It’s not the measurement of my erect penis.
(as I can best that measurement by AT LEAST another inch)
It’s the length of my new scar.
My left cheek is sporting a freshly made gouge about an inch and a half long.
How did it happen?
I’m telling everyone that I got it during “The Eliminator” portion of “American Gladiators.”
…as it DID happen during physical combat with an assailant.
…if you can consider my four year old son an assailant.
I know I do.
Here’s how my new deformity happened:
My son cons me into wrestling with him almost every day.
This differs from the “wrestling” I did with MY dad…
…which involved beer, Vaseline, and – for some reason – the local Catholic priest.
Confession is gonna SUCK this year.
I have to put a time limit on our wrestling sessions, for a number of reasons:
1) I’m getting too old for this shit
2) If I didn’t put a time limit on this, we’d probably STILL be f*cking wrestling
3) My son completely kicks my ass
I wrestle with him while I’m on all fours…
…at which point he charges me and pummels me relentlessly about the head and neck.
(this is reminding me of a story that happened in my gym’s sauna…but this is not the time or place)
But I digress…
I lunged at my son at one point, in an effort to reach around his waist and grab him.
…not realizing that he weighs 44 pounds and has a waist roughly the diameter of a fence post.
My arm whipped around his waist at the same time my body was coming towards him.
My hand swung around his body…
…wrapping around his little waist like a tetherball around the pole…
…and smashed me in the face with such force that it dug into my cheek…

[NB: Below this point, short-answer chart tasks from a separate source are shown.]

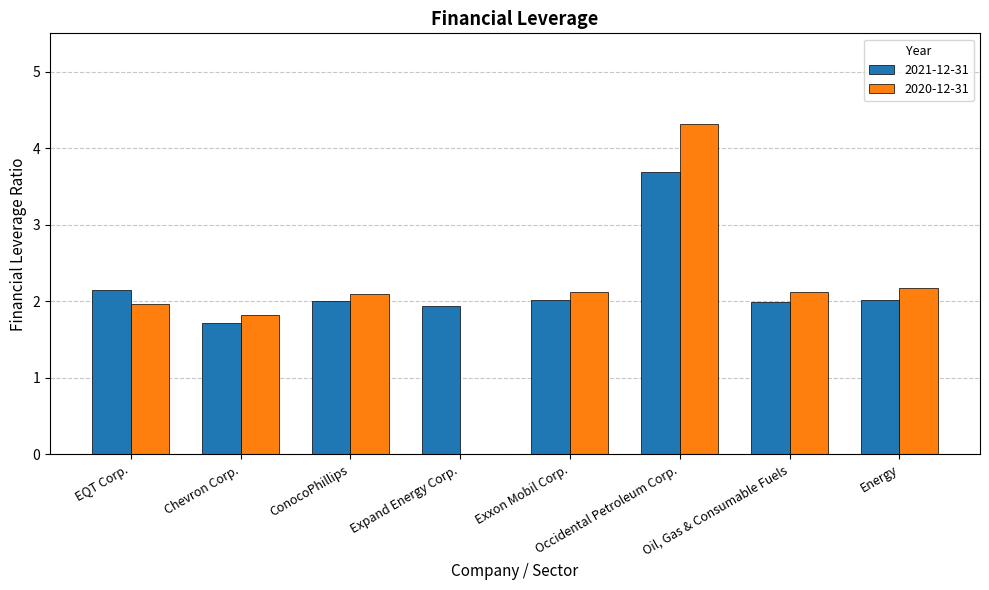

What is the ratio of the value at Energy to the value at Chevron Corp.?

1.2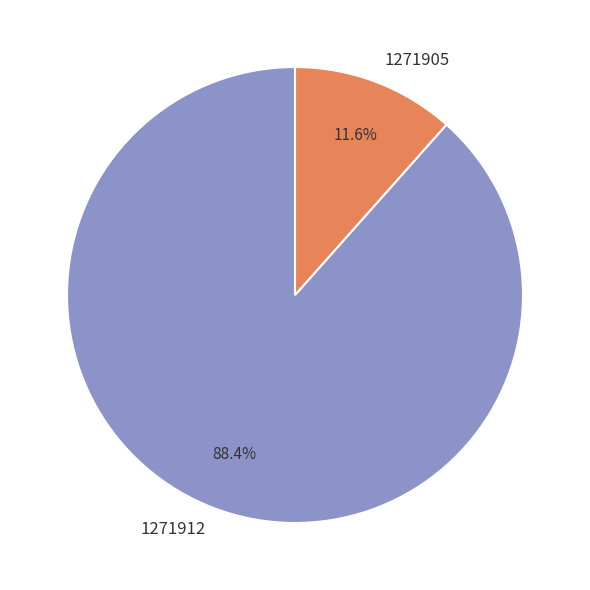

Rank the categories by value from lowest to highest.

1271905, 1271912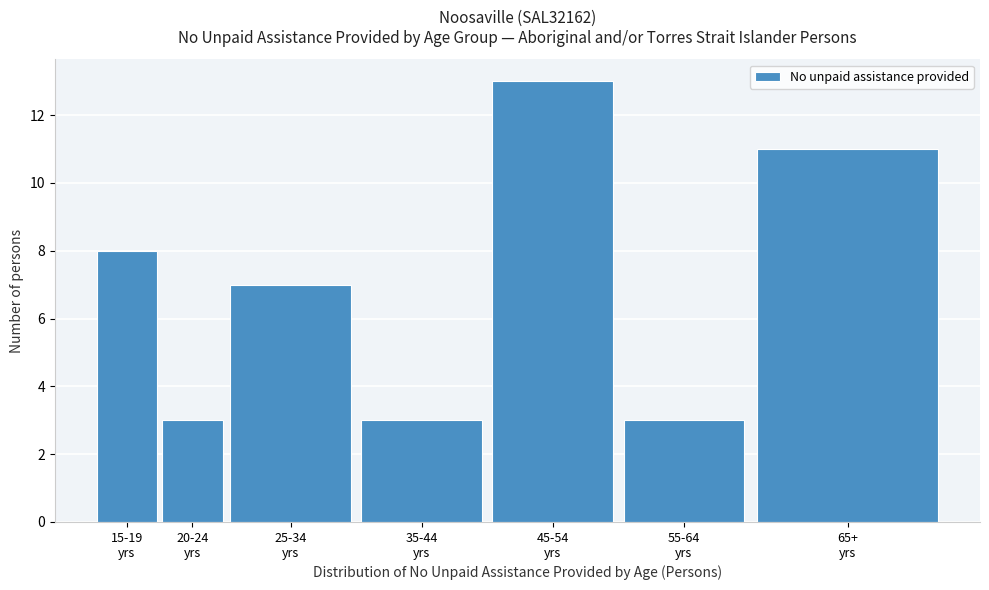

Reading right to left, extract all data points from this chart.

11	3	13	3	7	3	8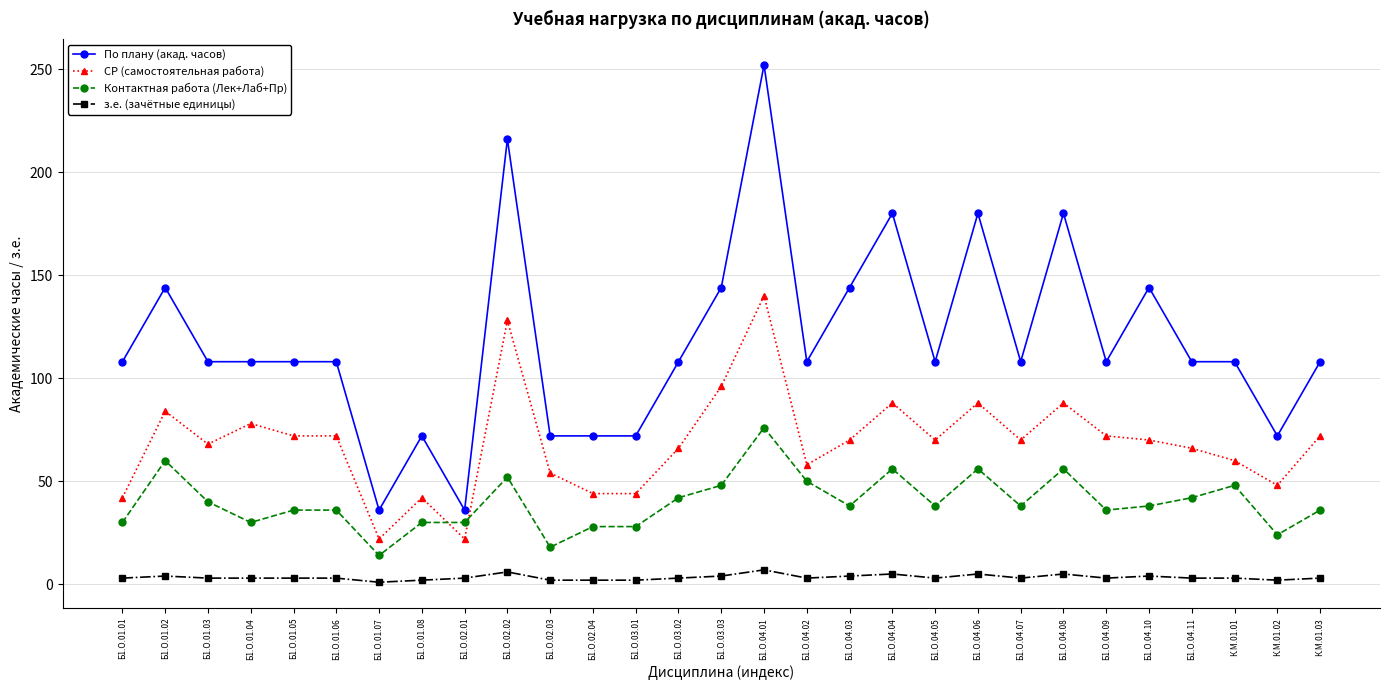

List the series in order of their overall mean, highest first.

По плану (акад. часов), СР (самостоятельная работа), Контактная работа (Лек+Лаб+Пр), з.е. (зачётные единицы)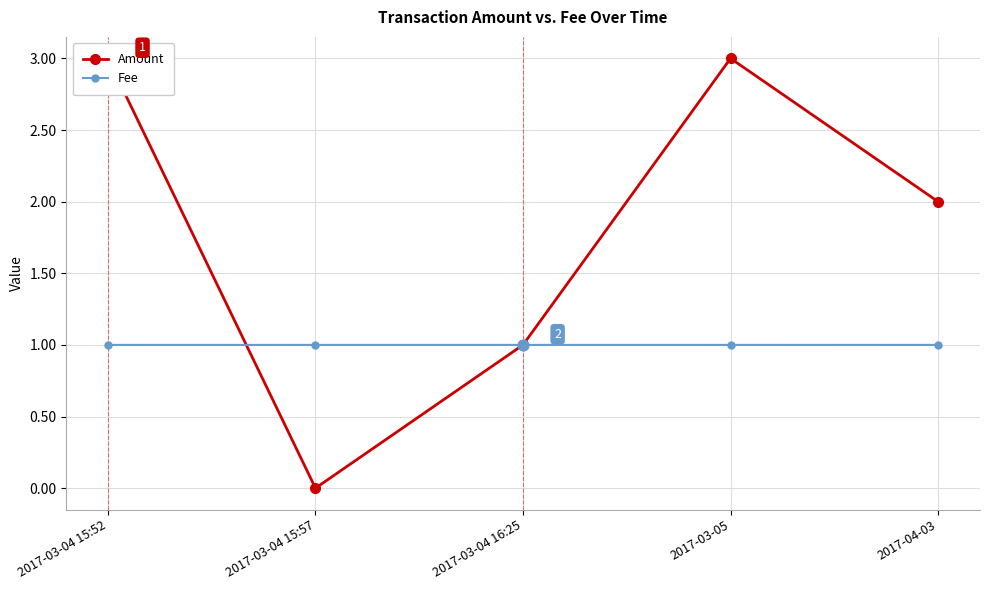

Which series reaches the minimum Y coordinate?

Amount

…and ripped half of it off.
I did this to myself.
…while my son continued to pummel me.
…here are my genitals…
…while I’m laying here holding my face in agony, could you give ’em a good swift kick?
Of course you could.
Me: “Am I bleeding?”
Wife: “Yes. What happened?”
Me: “CAMERON STOP KICKING ME!!”
I swear this kid is sleeping outside tonight.
…after I told her, I waited until she was done laughing at me to go check it out.
My eye half closed…
A big gash on my cheek…
I looked TOUGH.
I immediately began rummaging through my son’s toy boxes looking for his “pirate eye patch” to complete the look.
I settled instead for his Spiderman outfit – which IS a little snug…
…but makes me look like Peter Parker on the subway at the end of Spiderman 2.
…if his outfit shrunk 14 sizes while he was fighting Doc Ock.
You can really make out my tiny erection in this thing.
I’m SO wearing this on “American Gladiators.”